Blog 118. Here Comes Santa Claus

“Don’t be a grump.  It’s payback time”.

Thus spake Mrs Shacklepin as we transited from a windswept overflow carpark, trudged through mud and gravel, and overtook droves of yummy mummies pushing prams to the entrance of The Big Garden Centre.  Naturally, I terminated my mild verbal observations immediately and pondered on the reference to ‘payback time’.  I had wondered if that bacon and egg breakfast had been too good to be true, and I had been right to be suspicious – how could I fall into the trap yet again?.

We were visiting The Big Garden Centre to find an angel.  One might reasonably expect to find such a heavenly being in the local church, given the right conditions, and it would probably have been a milder experience; but, no, it wasn’t a real angel that we sought, it was one for the top of our forthcoming Christmas tree.  You guessed that already, didn’t you?  I normally avoid The Big Garden Centre near our town like the plague because it is always such an ordeal to go there.
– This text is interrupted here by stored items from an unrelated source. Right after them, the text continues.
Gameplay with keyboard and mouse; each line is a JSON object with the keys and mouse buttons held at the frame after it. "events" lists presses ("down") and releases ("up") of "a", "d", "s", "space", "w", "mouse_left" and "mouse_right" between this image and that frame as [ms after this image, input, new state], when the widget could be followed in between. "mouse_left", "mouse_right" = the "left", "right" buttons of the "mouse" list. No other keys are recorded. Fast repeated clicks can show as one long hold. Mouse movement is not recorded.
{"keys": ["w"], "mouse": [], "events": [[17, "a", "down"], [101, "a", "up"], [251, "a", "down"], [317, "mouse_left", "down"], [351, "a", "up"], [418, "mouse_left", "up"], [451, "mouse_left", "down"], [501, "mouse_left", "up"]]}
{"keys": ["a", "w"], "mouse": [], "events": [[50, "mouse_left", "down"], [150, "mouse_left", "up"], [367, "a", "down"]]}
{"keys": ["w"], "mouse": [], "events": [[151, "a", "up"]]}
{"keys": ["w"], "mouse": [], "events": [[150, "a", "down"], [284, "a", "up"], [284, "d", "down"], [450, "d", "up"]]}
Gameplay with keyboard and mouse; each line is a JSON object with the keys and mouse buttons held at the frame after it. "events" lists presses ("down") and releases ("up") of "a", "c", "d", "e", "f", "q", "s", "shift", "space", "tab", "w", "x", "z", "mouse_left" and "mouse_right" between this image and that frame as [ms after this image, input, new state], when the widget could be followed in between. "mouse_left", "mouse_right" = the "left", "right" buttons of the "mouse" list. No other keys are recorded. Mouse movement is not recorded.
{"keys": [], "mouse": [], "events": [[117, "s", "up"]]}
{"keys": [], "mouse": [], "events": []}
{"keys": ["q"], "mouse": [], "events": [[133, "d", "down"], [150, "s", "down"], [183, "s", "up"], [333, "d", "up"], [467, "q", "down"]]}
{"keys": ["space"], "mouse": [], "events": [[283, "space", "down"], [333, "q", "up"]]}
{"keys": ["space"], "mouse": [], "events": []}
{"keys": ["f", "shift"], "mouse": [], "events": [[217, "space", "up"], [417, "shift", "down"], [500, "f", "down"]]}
I had not visited for years, encouraging Jane to go without me, perhaps taking a little friend for company, so that she can look at the plant pots, the tiger lilies, the cushions, the candles and the bags of John Innes No 3 without hindrance.  There was a time when The Big Garden Centre sold stuff only for the garden (hence the name) and it was congested even then.  Over the years, however, bits have been added to the place so that now it is less of a Garden Centre and more of a vast emporium set in the countryside: a children’s playground; a self-service restaurant that specialises in roasts (OAP discount); a pet centre; a water feature; a butcher’s, a baker’s, a candlestick maker…all have been added.  You name it, this place now sells it (except, possibly, Yorkshire fittings and spark plugs).  On the day we visited – the 22 November, take note – The Big Garden Centre had added ‘A Winter Wonderland’ to its attractions, hence the yummy mummies (most of whom were not so yummy) and, of course, us.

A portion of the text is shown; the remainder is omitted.